───── Dokumentauszug ─────
Wenn Sie der CDU eine Blockadehaltung zur Zuwanderungspolitik vorhalten, meine liebe Kollegin von den Grünen, so muss ich diesmal die CDU in Schutz nehmen; denn das Gesetz liegt vor dem Bundesverfassungsgericht. Da kann die CDU nichts blockieren. Es hängt von der Entscheidung des Bundesverfassungsgerichts ab, ob das Zuwanderungsgesetz so in Kraft treten kann oder ob es eventuell noch einmal beraten werden muss. Ich habe immer noch die Hoffnung, dass es so in Kraft treten kann. Das sollte man möglichst auch argumentativ unterstützen, wenn man auf die Damen und Herren Richter des Zweiten Senats Einfluss hat.
Meine Damen und Herren, ich bin der SPDFraktion sehr dankbar für die Unterstützung der Initiative der Landesregierung, die Zuwanderung auf die wirklich Berechtigten zu begrenzen. Mit unserer Initiative ist vorgesehen, künftig nur noch diejenigen als Spätaussiedlerinnen oder Spätaussiedler aufzunehmen, die individuell glaubhaft machen, dass sie aufgrund der deutschen Volkszugehörigkeit Benachteiligungen erfahren.
───── Bereitgestellte Daten ─────
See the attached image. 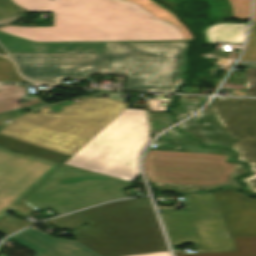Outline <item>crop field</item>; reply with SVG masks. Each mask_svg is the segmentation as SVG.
<instances>
[{
	"label": "crop field",
	"mask_w": 256,
	"mask_h": 256,
	"mask_svg": "<svg viewBox=\"0 0 256 256\" xmlns=\"http://www.w3.org/2000/svg\"><path fill=\"white\" fill-rule=\"evenodd\" d=\"M31 12H53V27L0 31L35 42L185 40L171 23L126 0H10Z\"/></svg>",
	"instance_id": "obj_1"
},
{
	"label": "crop field",
	"mask_w": 256,
	"mask_h": 256,
	"mask_svg": "<svg viewBox=\"0 0 256 256\" xmlns=\"http://www.w3.org/2000/svg\"><path fill=\"white\" fill-rule=\"evenodd\" d=\"M121 95L84 98L51 113H29L0 132V146L63 164L129 104Z\"/></svg>",
	"instance_id": "obj_2"
},
{
	"label": "crop field",
	"mask_w": 256,
	"mask_h": 256,
	"mask_svg": "<svg viewBox=\"0 0 256 256\" xmlns=\"http://www.w3.org/2000/svg\"><path fill=\"white\" fill-rule=\"evenodd\" d=\"M74 214L88 224L71 231V235L101 256L168 250L148 197L107 203Z\"/></svg>",
	"instance_id": "obj_3"
},
{
	"label": "crop field",
	"mask_w": 256,
	"mask_h": 256,
	"mask_svg": "<svg viewBox=\"0 0 256 256\" xmlns=\"http://www.w3.org/2000/svg\"><path fill=\"white\" fill-rule=\"evenodd\" d=\"M148 141L145 110L125 109L64 164L131 182Z\"/></svg>",
	"instance_id": "obj_4"
},
{
	"label": "crop field",
	"mask_w": 256,
	"mask_h": 256,
	"mask_svg": "<svg viewBox=\"0 0 256 256\" xmlns=\"http://www.w3.org/2000/svg\"><path fill=\"white\" fill-rule=\"evenodd\" d=\"M187 43L107 44L100 74L128 76L126 89L174 92Z\"/></svg>",
	"instance_id": "obj_5"
},
{
	"label": "crop field",
	"mask_w": 256,
	"mask_h": 256,
	"mask_svg": "<svg viewBox=\"0 0 256 256\" xmlns=\"http://www.w3.org/2000/svg\"><path fill=\"white\" fill-rule=\"evenodd\" d=\"M229 157L148 150L143 167L146 178L158 189L185 193L223 185L241 188L233 178L246 169L243 165L228 163Z\"/></svg>",
	"instance_id": "obj_6"
},
{
	"label": "crop field",
	"mask_w": 256,
	"mask_h": 256,
	"mask_svg": "<svg viewBox=\"0 0 256 256\" xmlns=\"http://www.w3.org/2000/svg\"><path fill=\"white\" fill-rule=\"evenodd\" d=\"M137 185L61 165L29 197L58 215L101 202L128 197L122 190Z\"/></svg>",
	"instance_id": "obj_7"
},
{
	"label": "crop field",
	"mask_w": 256,
	"mask_h": 256,
	"mask_svg": "<svg viewBox=\"0 0 256 256\" xmlns=\"http://www.w3.org/2000/svg\"><path fill=\"white\" fill-rule=\"evenodd\" d=\"M224 188L210 194H186L191 209L174 211L163 208L159 214L171 244L195 242L199 252L233 250L225 224L212 194L233 193ZM200 195V198H197Z\"/></svg>",
	"instance_id": "obj_8"
},
{
	"label": "crop field",
	"mask_w": 256,
	"mask_h": 256,
	"mask_svg": "<svg viewBox=\"0 0 256 256\" xmlns=\"http://www.w3.org/2000/svg\"><path fill=\"white\" fill-rule=\"evenodd\" d=\"M231 137L237 160L250 164L252 177L240 179L256 193V99L214 98L208 106Z\"/></svg>",
	"instance_id": "obj_9"
},
{
	"label": "crop field",
	"mask_w": 256,
	"mask_h": 256,
	"mask_svg": "<svg viewBox=\"0 0 256 256\" xmlns=\"http://www.w3.org/2000/svg\"><path fill=\"white\" fill-rule=\"evenodd\" d=\"M59 166L0 148V218Z\"/></svg>",
	"instance_id": "obj_10"
},
{
	"label": "crop field",
	"mask_w": 256,
	"mask_h": 256,
	"mask_svg": "<svg viewBox=\"0 0 256 256\" xmlns=\"http://www.w3.org/2000/svg\"><path fill=\"white\" fill-rule=\"evenodd\" d=\"M20 73L33 81L59 85L62 78L87 79L99 74L104 55L9 53Z\"/></svg>",
	"instance_id": "obj_11"
},
{
	"label": "crop field",
	"mask_w": 256,
	"mask_h": 256,
	"mask_svg": "<svg viewBox=\"0 0 256 256\" xmlns=\"http://www.w3.org/2000/svg\"><path fill=\"white\" fill-rule=\"evenodd\" d=\"M213 196L231 237L256 236V199L242 193Z\"/></svg>",
	"instance_id": "obj_12"
},
{
	"label": "crop field",
	"mask_w": 256,
	"mask_h": 256,
	"mask_svg": "<svg viewBox=\"0 0 256 256\" xmlns=\"http://www.w3.org/2000/svg\"><path fill=\"white\" fill-rule=\"evenodd\" d=\"M146 42H188V41H146ZM146 42H55L35 43L0 32V43L8 52L33 53H81L104 54L106 43H146Z\"/></svg>",
	"instance_id": "obj_13"
},
{
	"label": "crop field",
	"mask_w": 256,
	"mask_h": 256,
	"mask_svg": "<svg viewBox=\"0 0 256 256\" xmlns=\"http://www.w3.org/2000/svg\"><path fill=\"white\" fill-rule=\"evenodd\" d=\"M10 238L37 251L35 256H100L76 241L53 238L33 227Z\"/></svg>",
	"instance_id": "obj_14"
},
{
	"label": "crop field",
	"mask_w": 256,
	"mask_h": 256,
	"mask_svg": "<svg viewBox=\"0 0 256 256\" xmlns=\"http://www.w3.org/2000/svg\"><path fill=\"white\" fill-rule=\"evenodd\" d=\"M179 127L204 144L230 146L234 142L226 135L207 109Z\"/></svg>",
	"instance_id": "obj_15"
},
{
	"label": "crop field",
	"mask_w": 256,
	"mask_h": 256,
	"mask_svg": "<svg viewBox=\"0 0 256 256\" xmlns=\"http://www.w3.org/2000/svg\"><path fill=\"white\" fill-rule=\"evenodd\" d=\"M153 144H157L156 148L149 149L173 152L232 155L231 151H224L219 148L200 149L196 142L190 141L185 135L177 133L175 128L166 132Z\"/></svg>",
	"instance_id": "obj_16"
},
{
	"label": "crop field",
	"mask_w": 256,
	"mask_h": 256,
	"mask_svg": "<svg viewBox=\"0 0 256 256\" xmlns=\"http://www.w3.org/2000/svg\"><path fill=\"white\" fill-rule=\"evenodd\" d=\"M247 24L220 23L205 28V42L243 43Z\"/></svg>",
	"instance_id": "obj_17"
},
{
	"label": "crop field",
	"mask_w": 256,
	"mask_h": 256,
	"mask_svg": "<svg viewBox=\"0 0 256 256\" xmlns=\"http://www.w3.org/2000/svg\"><path fill=\"white\" fill-rule=\"evenodd\" d=\"M19 92H23V87L0 85V112L40 103V100L36 97L23 98L18 96Z\"/></svg>",
	"instance_id": "obj_18"
},
{
	"label": "crop field",
	"mask_w": 256,
	"mask_h": 256,
	"mask_svg": "<svg viewBox=\"0 0 256 256\" xmlns=\"http://www.w3.org/2000/svg\"><path fill=\"white\" fill-rule=\"evenodd\" d=\"M129 1L137 3L143 8H145L146 10H148L150 13L173 23L181 31V33L184 35L186 40H195L184 28L181 22L177 19V17L174 15L172 10L166 8L159 2L155 0H129Z\"/></svg>",
	"instance_id": "obj_19"
},
{
	"label": "crop field",
	"mask_w": 256,
	"mask_h": 256,
	"mask_svg": "<svg viewBox=\"0 0 256 256\" xmlns=\"http://www.w3.org/2000/svg\"><path fill=\"white\" fill-rule=\"evenodd\" d=\"M187 97H197L196 100L186 99ZM207 97L204 96H180L178 100L179 107H177L173 112L176 114V121L180 120L192 112L196 111L205 102Z\"/></svg>",
	"instance_id": "obj_20"
},
{
	"label": "crop field",
	"mask_w": 256,
	"mask_h": 256,
	"mask_svg": "<svg viewBox=\"0 0 256 256\" xmlns=\"http://www.w3.org/2000/svg\"><path fill=\"white\" fill-rule=\"evenodd\" d=\"M234 18L249 19L250 0H230Z\"/></svg>",
	"instance_id": "obj_21"
},
{
	"label": "crop field",
	"mask_w": 256,
	"mask_h": 256,
	"mask_svg": "<svg viewBox=\"0 0 256 256\" xmlns=\"http://www.w3.org/2000/svg\"><path fill=\"white\" fill-rule=\"evenodd\" d=\"M151 128L153 131L159 132L165 127L172 124V118L165 113H149Z\"/></svg>",
	"instance_id": "obj_22"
─────
Aufgabenstellung ▸ Übersetze diesen Satz aus dem Redeauszug zur Zuwanderungspolitik ins Englische: „Es hängt von der Entscheidung des Bundesverfassungsgerichts ab, ob das Zuwanderungsgesetz so in Kraft treten kann oder ob es eventuell noch einmal beraten werden muss.“

Erwartete Antwort ▸ It depends on the decision of the Federal Constitutional Court whether the immigration law can enter into force as it stands or whether it may have to be deliberated on once more.